Scott Michael Herndon is a former American politician who served as a Republican member of the Idaho Senate from the 1st district. Herndon assumed office on December 1, 2022, after defeating incumbent Jim Woodward in the Republican primary and independent candidate Steve Johnson in the November Senate election. Herndon first ran for the state Senate in 2018, but lost the primary to Woodward. He won a rematch in 2022. He ran for re-election in 2024 but was defeated by Jim Woodward in the primary.

Herndon is a born again Christian. In January 2023, he introduced legislation to eliminate marriage licenses and instead directed officiants to issue marriage certificates following a ceremony between "two qualified people, a man, and a woman". Representative Ilana Rubel said the bill appears to codify that "there would only be marriage recognized between a man and a woman" in Idaho, which would violate Obergefell v.
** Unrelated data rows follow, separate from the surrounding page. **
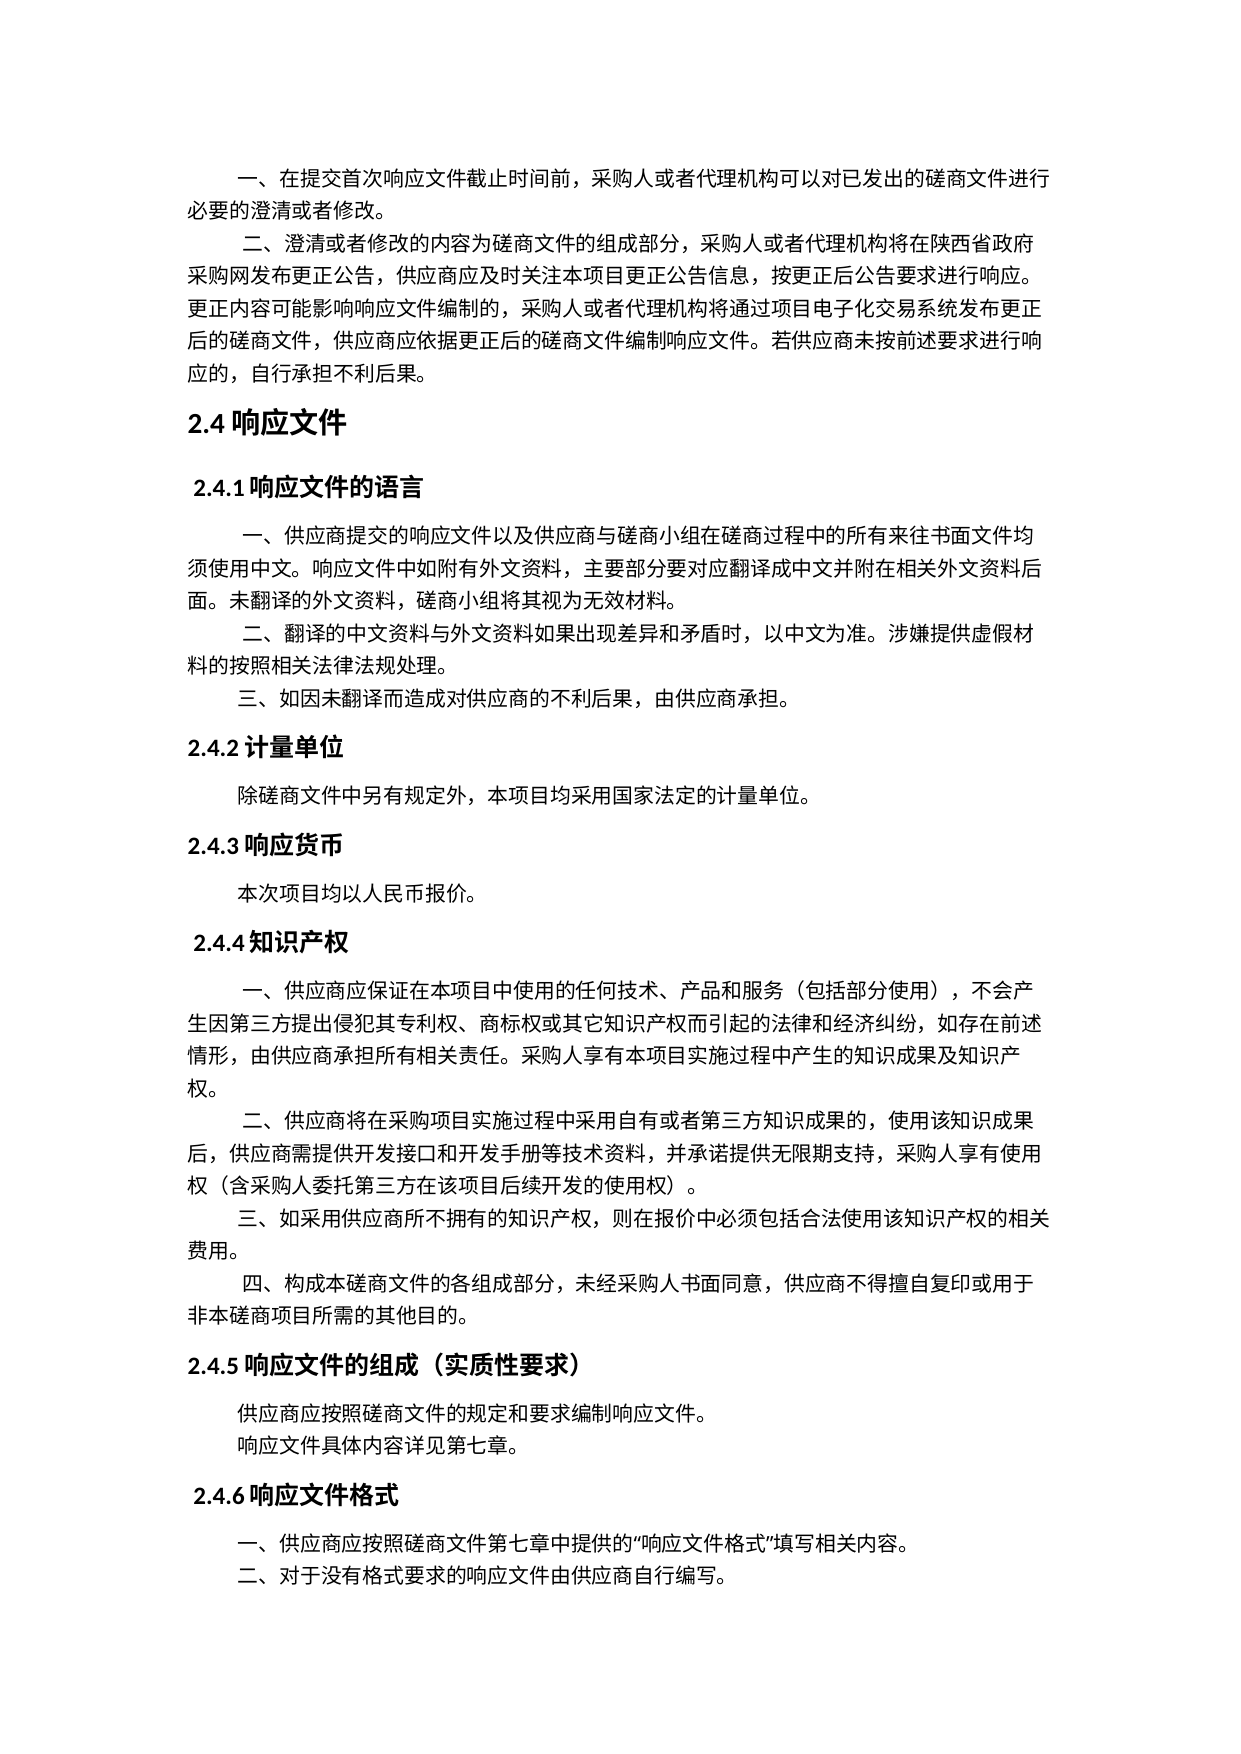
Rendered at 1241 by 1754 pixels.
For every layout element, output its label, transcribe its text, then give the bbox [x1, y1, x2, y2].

text 一、在提交首次响应文件截止时间前，采购人或者代理机构可以对已发出的磋商文件进行必要的澄清或者修改。 [187, 162, 1053, 227]
text 响应文件具体内容详见第七章。 [187, 1429, 1053, 1462]
text 供应商应按照磋商文件的规定和要求编制响应文件。 [187, 1397, 1053, 1429]
text 三、如采用供应商所不拥有的知识产权，则在报价中必须包括合法使用该知识产权的相关费用。 [187, 1202, 1053, 1267]
text 三、如因未翻译而造成对供应商的不利后果，由供应商承担。 [187, 682, 1053, 714]
text 一、供应商应按照磋商文件第七章中提供的“响应文件格式”填写相关内容。 [187, 1527, 1053, 1559]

Hodges, the U.S. Supreme Court case guaranteeing same-sex marriage in the United States. He advocates for "restrain[t] encroachments on individual liberty from all levels of civil government". He opposes abortion, even in cases of rape and incest.. After Idaho passed the fetal heartbeat bill in 2022, Herndon fought to have rape and incest removed as exceptions for abortions, a measure which ultimately failed in the legislature.